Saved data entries
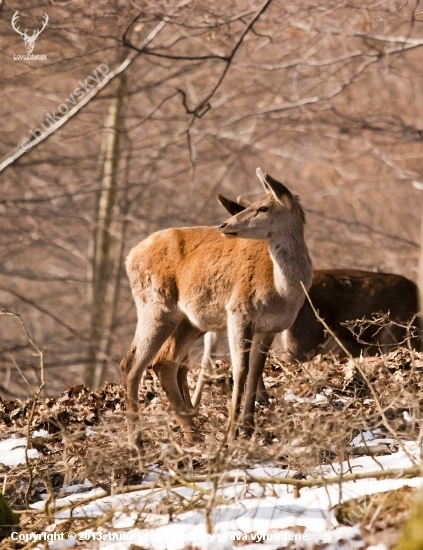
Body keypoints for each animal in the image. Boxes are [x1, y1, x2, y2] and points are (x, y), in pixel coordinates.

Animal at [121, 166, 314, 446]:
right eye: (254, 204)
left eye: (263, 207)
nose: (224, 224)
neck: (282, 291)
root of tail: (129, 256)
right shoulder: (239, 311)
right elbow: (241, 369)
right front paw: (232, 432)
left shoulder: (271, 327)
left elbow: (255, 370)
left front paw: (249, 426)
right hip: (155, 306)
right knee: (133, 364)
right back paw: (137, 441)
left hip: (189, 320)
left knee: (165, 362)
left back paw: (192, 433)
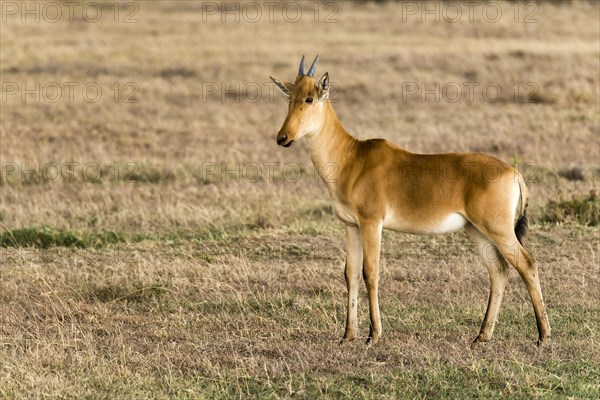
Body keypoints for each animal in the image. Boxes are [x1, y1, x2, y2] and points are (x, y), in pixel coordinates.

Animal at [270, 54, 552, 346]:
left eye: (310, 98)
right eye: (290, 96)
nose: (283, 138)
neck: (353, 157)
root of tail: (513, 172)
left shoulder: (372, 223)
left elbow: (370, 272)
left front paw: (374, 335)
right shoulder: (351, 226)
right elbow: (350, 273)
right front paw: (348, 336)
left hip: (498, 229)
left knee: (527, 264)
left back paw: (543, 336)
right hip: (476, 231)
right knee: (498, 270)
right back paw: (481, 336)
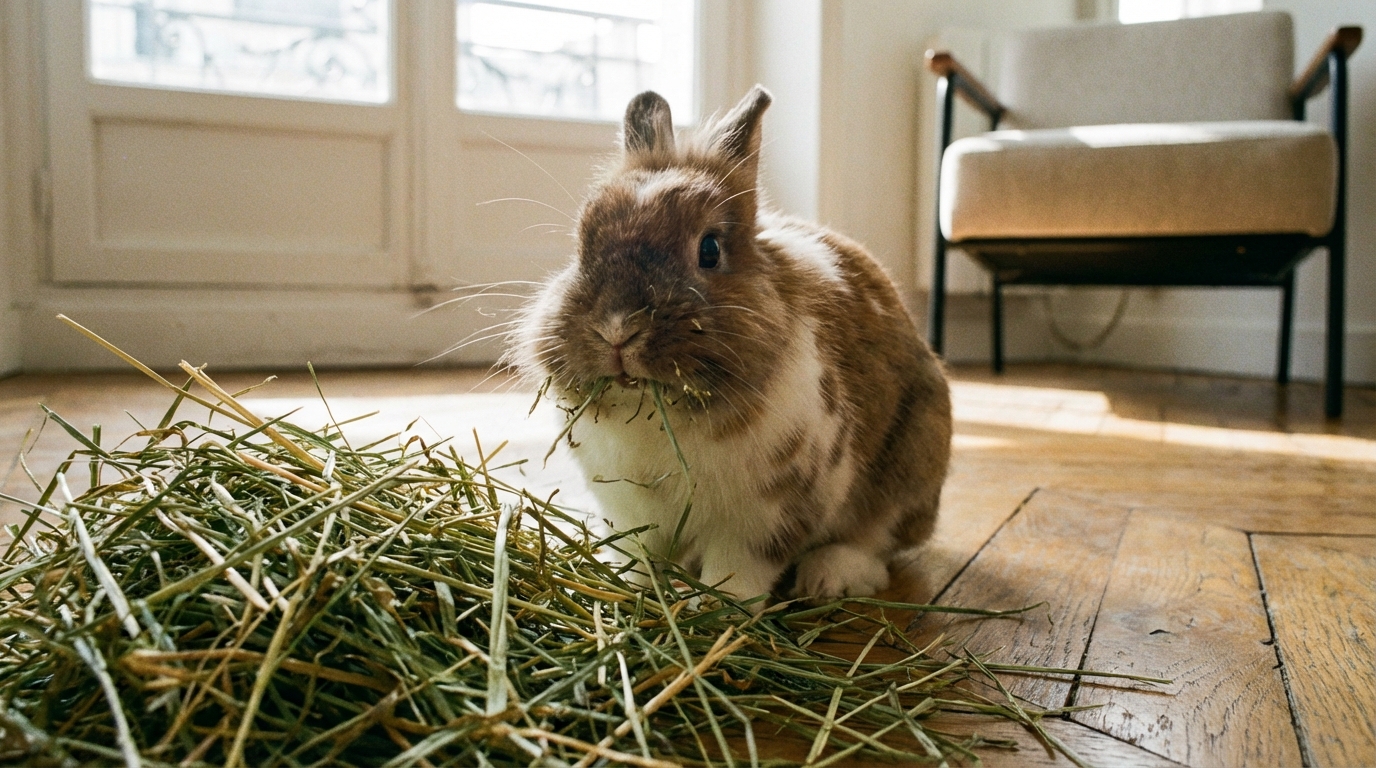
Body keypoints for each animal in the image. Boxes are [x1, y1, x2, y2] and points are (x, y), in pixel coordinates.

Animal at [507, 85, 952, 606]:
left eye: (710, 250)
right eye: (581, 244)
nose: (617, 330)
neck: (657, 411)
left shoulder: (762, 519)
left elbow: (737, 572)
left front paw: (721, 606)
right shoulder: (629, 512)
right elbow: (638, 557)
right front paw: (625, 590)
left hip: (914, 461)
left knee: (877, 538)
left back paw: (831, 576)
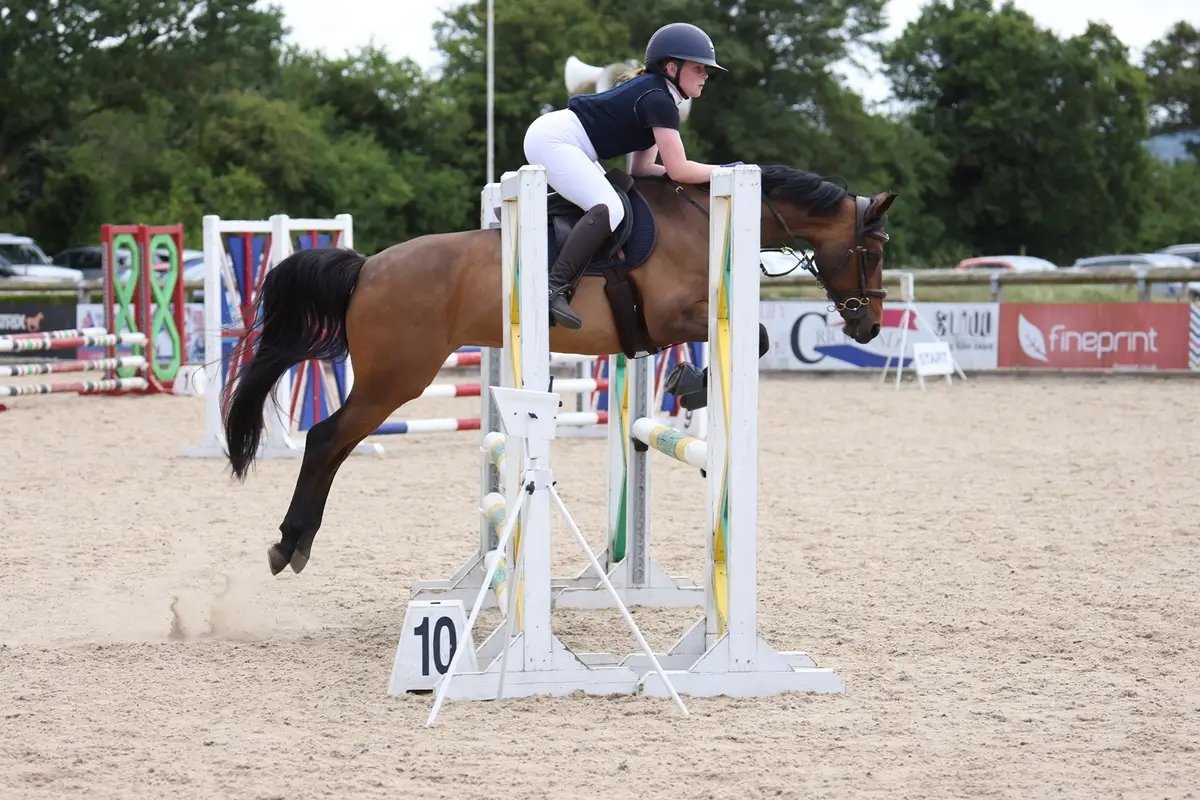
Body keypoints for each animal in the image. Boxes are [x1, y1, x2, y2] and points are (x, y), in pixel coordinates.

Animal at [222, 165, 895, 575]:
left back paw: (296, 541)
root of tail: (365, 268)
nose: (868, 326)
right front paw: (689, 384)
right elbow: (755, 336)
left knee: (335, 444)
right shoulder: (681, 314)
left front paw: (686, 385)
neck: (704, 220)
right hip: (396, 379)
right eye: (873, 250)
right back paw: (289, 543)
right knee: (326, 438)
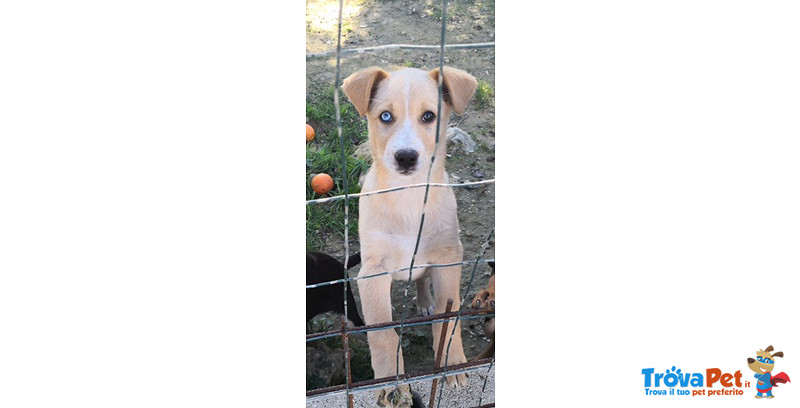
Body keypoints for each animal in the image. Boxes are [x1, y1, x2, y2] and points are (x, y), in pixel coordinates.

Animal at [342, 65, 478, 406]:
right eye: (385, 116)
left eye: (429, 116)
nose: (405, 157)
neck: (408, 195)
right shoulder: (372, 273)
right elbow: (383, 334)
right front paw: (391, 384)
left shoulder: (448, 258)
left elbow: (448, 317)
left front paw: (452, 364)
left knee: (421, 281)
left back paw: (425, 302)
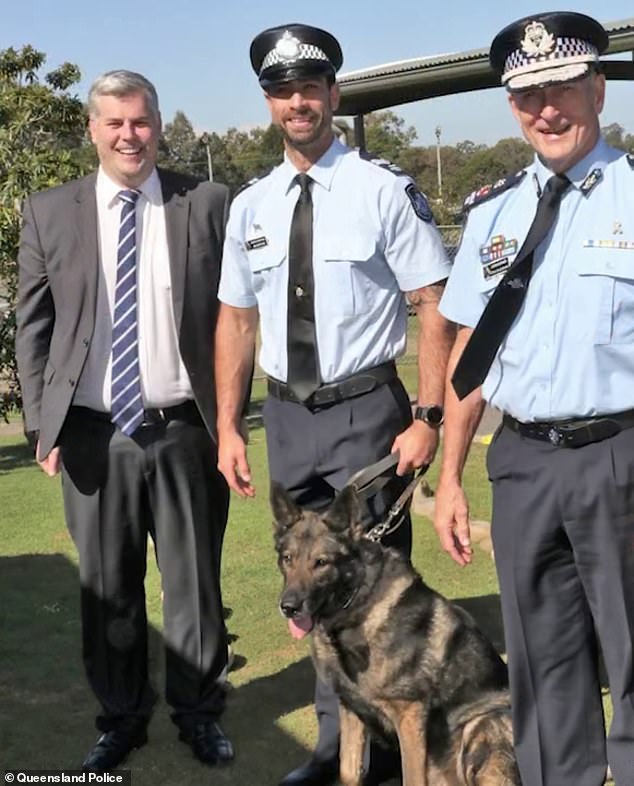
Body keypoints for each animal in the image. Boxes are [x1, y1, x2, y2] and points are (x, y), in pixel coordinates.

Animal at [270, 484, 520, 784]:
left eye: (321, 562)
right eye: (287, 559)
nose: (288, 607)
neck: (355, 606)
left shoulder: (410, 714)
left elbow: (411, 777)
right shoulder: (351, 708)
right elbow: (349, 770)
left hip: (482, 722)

==

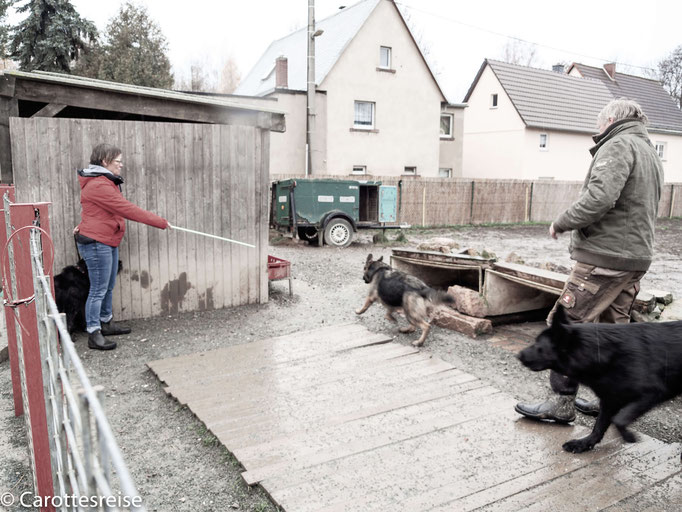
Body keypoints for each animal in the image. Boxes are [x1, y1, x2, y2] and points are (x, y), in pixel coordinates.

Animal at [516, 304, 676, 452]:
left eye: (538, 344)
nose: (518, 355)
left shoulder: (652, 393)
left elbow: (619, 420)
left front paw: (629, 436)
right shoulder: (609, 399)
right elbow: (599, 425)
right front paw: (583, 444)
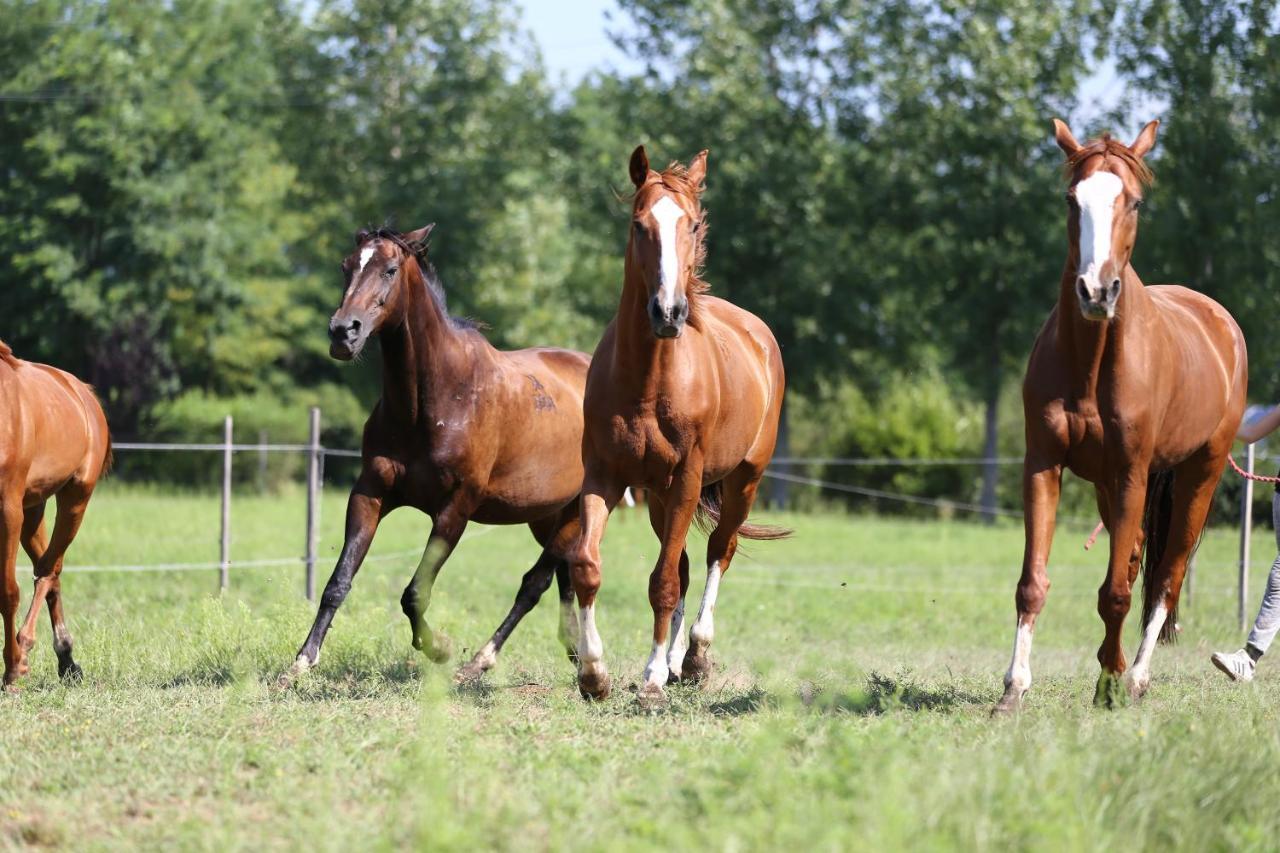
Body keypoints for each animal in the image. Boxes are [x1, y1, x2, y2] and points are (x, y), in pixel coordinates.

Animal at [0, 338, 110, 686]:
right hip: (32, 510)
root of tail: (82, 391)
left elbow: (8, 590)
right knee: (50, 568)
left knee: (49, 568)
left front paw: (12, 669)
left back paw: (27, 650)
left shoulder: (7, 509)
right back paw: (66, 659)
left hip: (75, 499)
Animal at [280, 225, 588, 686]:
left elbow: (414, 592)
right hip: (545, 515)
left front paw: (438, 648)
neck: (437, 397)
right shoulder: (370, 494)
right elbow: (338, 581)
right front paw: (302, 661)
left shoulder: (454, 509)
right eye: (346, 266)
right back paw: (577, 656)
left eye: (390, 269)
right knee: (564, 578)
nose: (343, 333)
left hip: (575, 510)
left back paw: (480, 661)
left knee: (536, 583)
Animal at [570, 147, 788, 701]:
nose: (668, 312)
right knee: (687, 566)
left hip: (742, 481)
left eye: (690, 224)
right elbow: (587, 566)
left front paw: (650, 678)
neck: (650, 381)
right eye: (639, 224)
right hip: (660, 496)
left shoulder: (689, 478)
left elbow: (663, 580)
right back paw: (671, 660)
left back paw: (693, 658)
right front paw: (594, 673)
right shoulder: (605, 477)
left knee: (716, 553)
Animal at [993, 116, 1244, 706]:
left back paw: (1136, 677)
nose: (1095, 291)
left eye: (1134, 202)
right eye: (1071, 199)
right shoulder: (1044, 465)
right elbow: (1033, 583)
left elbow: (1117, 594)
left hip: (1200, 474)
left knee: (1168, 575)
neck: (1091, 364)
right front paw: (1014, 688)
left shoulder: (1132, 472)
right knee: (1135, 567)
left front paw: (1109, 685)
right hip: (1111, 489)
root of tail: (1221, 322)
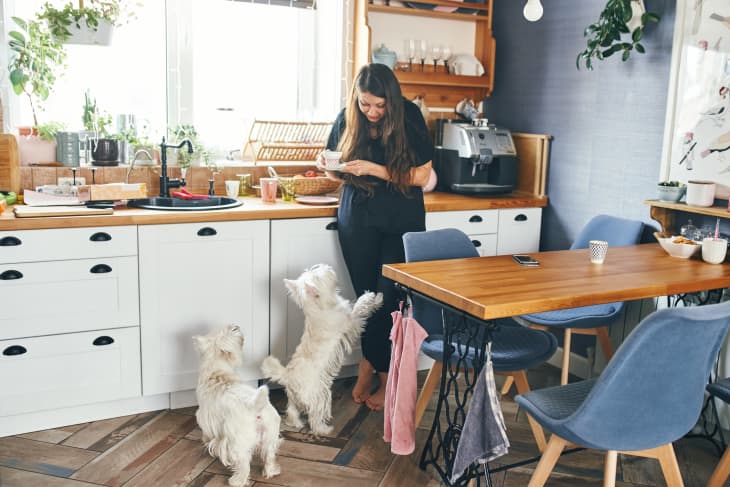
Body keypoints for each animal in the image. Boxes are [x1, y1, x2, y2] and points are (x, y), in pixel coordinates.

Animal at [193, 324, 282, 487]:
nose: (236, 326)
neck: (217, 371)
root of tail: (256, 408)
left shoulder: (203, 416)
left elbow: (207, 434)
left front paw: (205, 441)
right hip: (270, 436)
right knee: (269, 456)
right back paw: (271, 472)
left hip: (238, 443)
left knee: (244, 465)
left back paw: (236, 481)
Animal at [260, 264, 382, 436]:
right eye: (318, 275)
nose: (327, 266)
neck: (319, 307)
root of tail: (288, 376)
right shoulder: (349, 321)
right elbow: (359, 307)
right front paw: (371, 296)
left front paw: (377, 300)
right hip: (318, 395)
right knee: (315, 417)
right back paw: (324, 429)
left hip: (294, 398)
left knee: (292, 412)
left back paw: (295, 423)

WHAT NEEDS TO BE DONE:
The answer must consist of every line from the data that holds the string "root".

RESPONSE TO THIS TASK:
root of tail: (129, 256)
root of tail: (513, 172)
root of tail: (365, 268)
root of tail: (82, 391)
root of tail: (1221, 322)
root of tail: (256, 408)
root of tail: (288, 376)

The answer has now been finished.